遙かなる時空の中で5


 異世界の幕末期を舞台とした、遙かシリーズ第5弾。メインキャストが4までと異なっていますが、過去4作それぞれの個性や魅力を継承していると感じられる作品でした。
 主人公・蓮水ゆきの暮らす世界と、幕末期にある異世界とが共に危機にさらされた。ふたつの大切な世界を守るため、少女は命を削って時空を駆け巡る……!
 「時空を越えて悲劇的な運命を変える」という点で遙か3を踏襲しつつ、「命を削る」、「ふたつの世界を行き来する」といった新たな要素が加えられた本作。 このうち「命を削る」設定については、ストーリーに悲壮感を与える効果はさておき、ゲームシステムとしてはゲームオーバーのきっかけを作るくらいの 役割しか果たしていなかったので、あまり意義を感じませんでした。 一方で、「ふたつの世界を行き来する」要素は、壮大な世界観で繰り広げられる長い物語にメリハリをつけていたと思います。 派手な展開も用意されていて、特に天海の物語や大団円EDの流れにはわくわくさせてもらいました。

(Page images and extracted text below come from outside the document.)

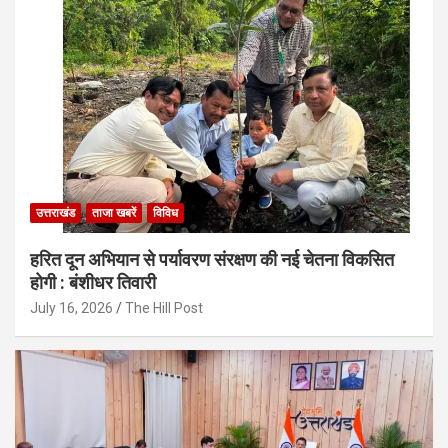
उत्तराखंड
ताजा खबरें
विविध
हरित दून अभियान से पर्यावरण संरक्षण की नई चेतना विकसित
होगी : बंशीधर तिवारी
July 16, 2026
The Hill Post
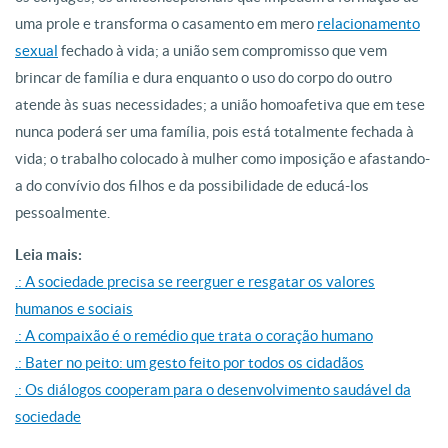
uma prole e transforma o casamento em mero
relacionamento
sexual
fechado à vida; a união sem compromisso que vem
brincar de família e dura enquanto o uso do corpo do outro
atende às suas necessidades; a união homoafetiva que em tese
nunca poderá ser uma família, pois está totalmente fechada à
vida; o trabalho colocado à mulher como imposição e afastando-
a do convívio dos filhos e da possibilidade de educá-los
pessoalmente.
Leia mais:
.: A sociedade precisa se reerguer e resgatar os valores
humanos e sociais
.: A compaixão é o remédio que trata o coração humano
.: Bater no peito: um gesto feito por todos os cidadãos
.: Os diálogos cooperam para o desenvolvimento saudável da
sociedade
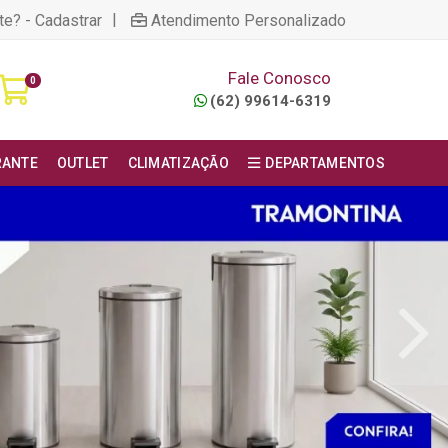
|
te? - Cadastrar
Atendimento Personalizado
Fale Conosco
0
(62) 99614-6319
RANTE
OUTLET
CLIMATIZAÇÃO
DEPARTAMENTOS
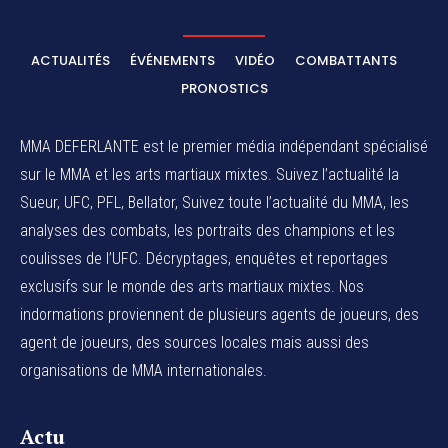
ACTUALITÉS
ÉVÉNEMENTS
VIDÉO
COMBATTANTS
PRONOSTICS
MMA DEFERLANTE est le premier média indépendant spécialisé
sur le MMA et les arts martiaux mixtes. Suivez l’actualité la
Sueur, UFC, PFL, Bellator, Suivez toute l’actualité du MMA, les
analyses des combats, les portraits des champions et les
coulisses de l’UFC. Décryptages, enquêtes et reportages
exclusifs sur le monde des arts martiaux mixtes. Nos
indormations proviennent de plusieurs agents de joueurs, des
agent de joueurs,
des sources locales
mais aussi des
organisations de MMA internationales.
Actu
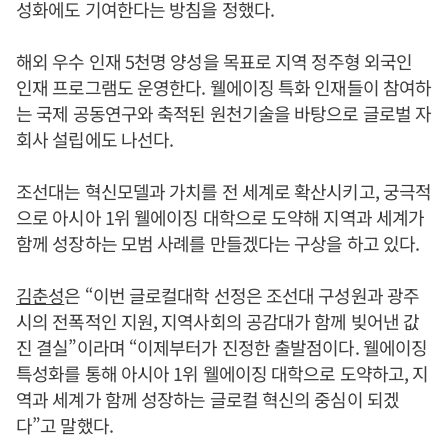
성화에도 기여한다는 방침을 정했다.
해외 우수 인재 5천명 양성을 목표로 지역 정주형 외국인
인재 프로그램도 운영한다. 웰에이징 특화 인재들이 참여하
는 국제 공동연구와 축적된 원천기술을 바탕으로 글로벌 자
회사 설립에도 나선다.
조선대는 혁신모델과 가치를 전 세계로 확산시키고, 궁극적
으로 아시아 1위 웰에이징 대학으로 도약해 지역과 세계가
함께 성장하는 모범 사례를 만들겠다는 구상을 하고 있다.
김춘성
은 “이번 글로컬대학 선정은 조선대 구성원과 광주
시의 전폭적인 지원, 지역사회의 공감대가 함께 빚어낸 값
진 결실”이라며 “이제부터가 진정한 출발점이다. 웰에이징
특성화를 통해 아시아 1위 웰에이징 대학으로 도약하고, 지
역과 세계가 함께 성장하는 글로컬 혁신의 중심이 되겠
다”고 말했다.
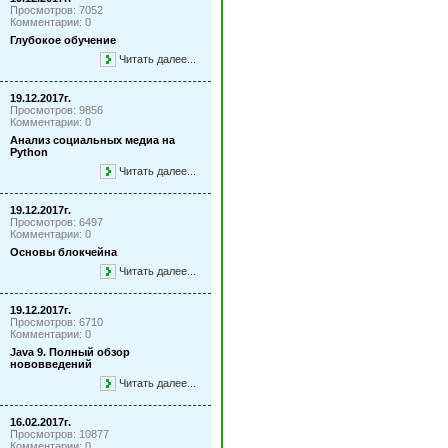
Просмотров: 7052
Комментарии: 0
Глубокое обучение
Читать далее...
19.12.2017г.
Просмотров: 9856
Комментарии: 0
Анализ социальных медиа на
Python
Читать далее...
19.12.2017г.
Просмотров: 6497
Комментарии: 0
Основы блокчейна
Читать далее...
19.12.2017г.
Просмотров: 6710
Комментарии: 0
Java 9. Полный обзор
нововведений
Читать далее...
16.02.2017г.
Просмотров: 10877
Комментарии: 0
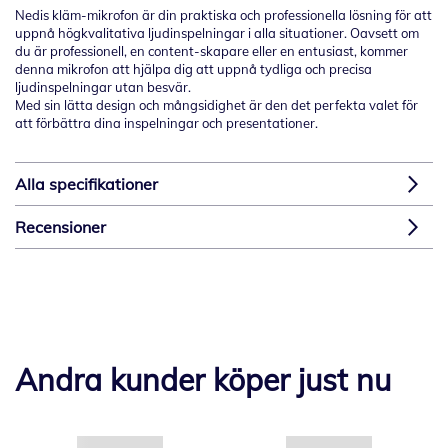
Nedis kläm-mikrofon är din praktiska och professionella lösning för att
uppnå högkvalitativa ljudinspelningar i alla situationer. Oavsett om
du är professionell, en content-skapare eller en entusiast, kommer
denna mikrofon att hjälpa dig att uppnå tydliga och precisa
ljudinspelningar utan besvär.
Med sin lätta design och mångsidighet är den det perfekta valet för
att förbättra dina inspelningar och presentationer.
Alla specifikationer
Recensioner
Andra kunder köper just nu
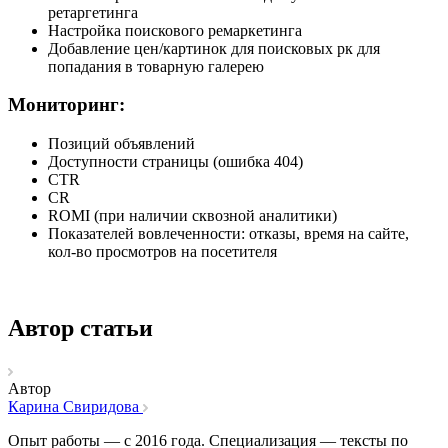
ретаргетинга
Настройка поискового ремаркетинга
Добавление цен/картинок для поисковых рк для
попадания в товарную галерею
Мониторинг:
Позиций объявлений
Доступности страницы (ошибка 404)
CTR
CR
ROMI (при наличии сквозной аналитики)
Показателей вовлеченности: отказы, время на сайте,
кол-во просмотров на посетителя
Автор статьи
Автор
Карина Свиридова
Опыт работы — с 2016 года. Специализация — тексты по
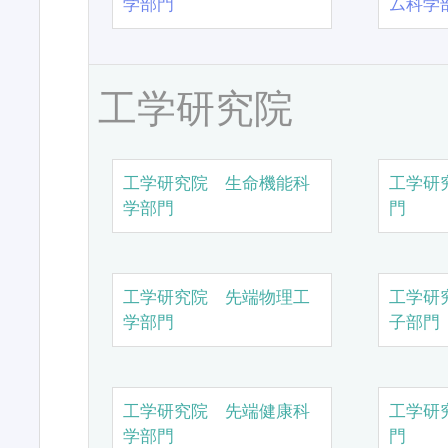
学部門
ム科学
工学研究院
工学研究院 生命機能科
工学研
学部門
門
工学研究院 先端物理工
工学研
学部門
子部門
工学研究院 先端健康科
工学研
学部門
門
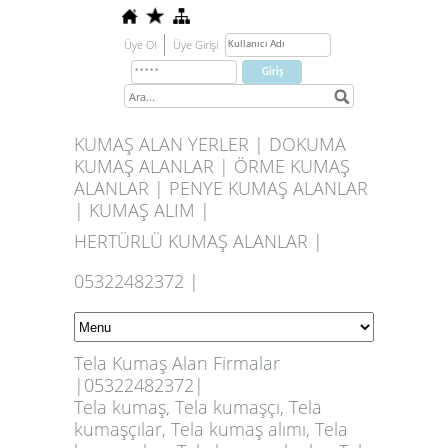
Üye Ol
Üye Girişi
KUMAŞ ALAN YERLER | DOKUMA
KUMAŞ ALANLAR | ÖRME KUMAŞ
ALANLAR | PENYE KUMAŞ ALANLAR
| KUMAŞ ALIM |
HERTÜRLÜ KUMAŞ ALANLAR |
05322482372 |
Tela Kumaş Alan Firmalar
|05322482372|
Tela kumaş, Tela kumaşçı, Tela
kumaşçılar, Tela kumaş alımı, Tela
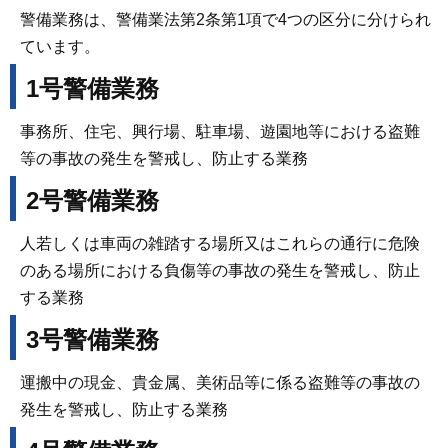
警備業務は、警備業法第2条第1項で4つの区分に分けられ
ています。
1号警備業務
事務所、住宅、興行場、駐車場、遊園地等における盗難
等の事故の発生を警戒し、防止する業務
2号警備業務
人若しくは車両の雑踏する場所又はこれらの通行に危険
のある場所における負傷等の事故の発生を警戒し、防止
する業務
3号警備業務
運搬中の現金、貴金属、美術品等に係る盗難等の事故の
発生を警戒し、防止する業務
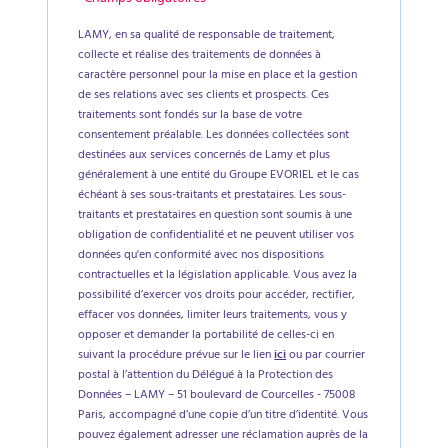
LAMY, en sa qualité de responsable de traitement,
collecte et réalise des traitements de données à
caractère personnel pour la mise en place et la gestion
de ses relations avec ses clients et prospects. Ces
traitements sont fondés sur la base de votre
consentement préalable. Les données collectées sont
destinées aux services concernés de Lamy et plus
généralement à une entité du Groupe EVORIEL et le cas
échéant à ses sous-traitants et prestataires. Les sous-
traitants et prestataires en question sont soumis à une
obligation de confidentialité et ne peuvent utiliser vos
données qu'en conformité avec nos dispositions
contractuelles et la législation applicable. Vous avez la
possibilité d’exercer vos droits pour accéder, rectifier,
effacer vos données, limiter leurs traitements, vous y
opposer et demander la portabilité de celles-ci en
suivant la procédure prévue sur le lien
ici
ou par courrier
postal à l’attention du Délégué à la Protection des
Données – LAMY – 51 boulevard de Courcelles - 75008
Paris, accompagné d’une copie d’un titre d’identité. Vous
pouvez également adresser une réclamation auprès de la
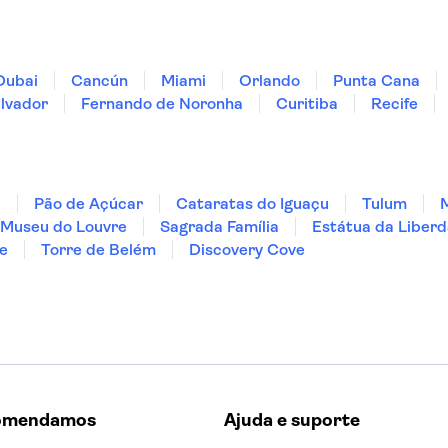
Dubai
Cancún
Miami
Orlando
Punta Cana
lvador
Fernando de Noronha
Curitiba
Recife
ã
Pão de Açúcar
Cataratas do Iguaçu
Tulum
Museu do Louvre
Sagrada Família
Estátua da Liber
e
Torre de Belém
Discovery Cove
omendamos
Ajuda e suporte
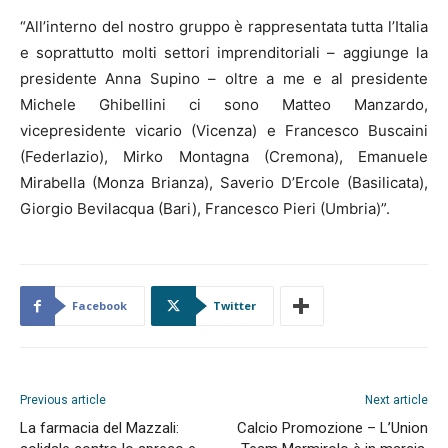
“All’interno del nostro gruppo è rappresentata tutta l’Italia
e soprattutto molti settori imprenditoriali – aggiunge la
presidente Anna Supino – oltre a me e al presidente
Michele Ghibellini ci sono Matteo Manzardo,
vicepresidente vicario (Vicenza) e Francesco Buscaini
(Federlazio), Mirko Montagna (Cremona), Emanuele
Mirabella (Monza Brianza), Saverio D’Ercole (Basilicata),
Giorgio Bevilacqua (Bari), Francesco Pieri (Umbria)”.
Facebook
Twitter
Previous article
Next article
La farmacia del Mazzali:
Calcio Promozione – L’Union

 ただ、いかに新しい要素を加えても、「時空を越えて悲劇的な運命を変える」物語は遙か3に続いて二度目。3をプレイしていると、どうしても新鮮味に欠ける部分があります。 そのため、自分がまっさらな状態でこの物語を味わえてはいない気がするのが、残念なところです。 もし3よりも先にこっちをプレイしていたら、もっと感動できたんじゃないかなあ。
 また、本作の主人公にはゲーム進行上の要請と思しきたくさんの設定が付いており、どちらかといえば個性は強め。 育ちがよくもなければ留学経験もない自分が果たして共感できるだろうか……とプレイ前には思っていました。 が、いざやってみると、命をかけて世界を守ると決意するまでの過程が丁寧に描かれているため、 考えていたよりもずっと感情移入しやすい主人公でした。 恋愛部分も、主人公の鈍感さに相殺されている嫌いはあるものの、遙かシリーズにしてはしっかりじっくり描写されていたように思う。 主人公が命を削っていたり、八葉さんたちの立場がバラバラだったりするわりに、シナリオには笑える場面が多く、和やかな雰囲気なのも気に入っています。
 システム面では、若干の不親切さが目に付きました。 戦列画面や章選択画面を開いた状態のままでは人物情報を参照することができないとか、 イベント内戦闘直前の戦列画面において、強制参加のキャラクターは列の中ですら動かせないとか。 せっかく全体的に丁寧に作られていると感じられる作品なのに、 こんなところでプレイヤーに地味なストレスを与えてしまってはもったいないよー。 あと、できればイベント回想機能をもっと充実させてほしかったです。
 と、書いてみたらなんだか妙に硬い感想になってしまいましたが、 実際のところはウヒョウヒョ萌え萌え言いながら楽しくプレイしていました。 面白かった! 5まで来てもまだ、遙かシリーズは全部好きだと言えることが嬉しくてなりません。 ネオロマらしい品のよさが大好きです。それから、アーネストが大好きです(笑)。配信イベントも楽しみにしてる!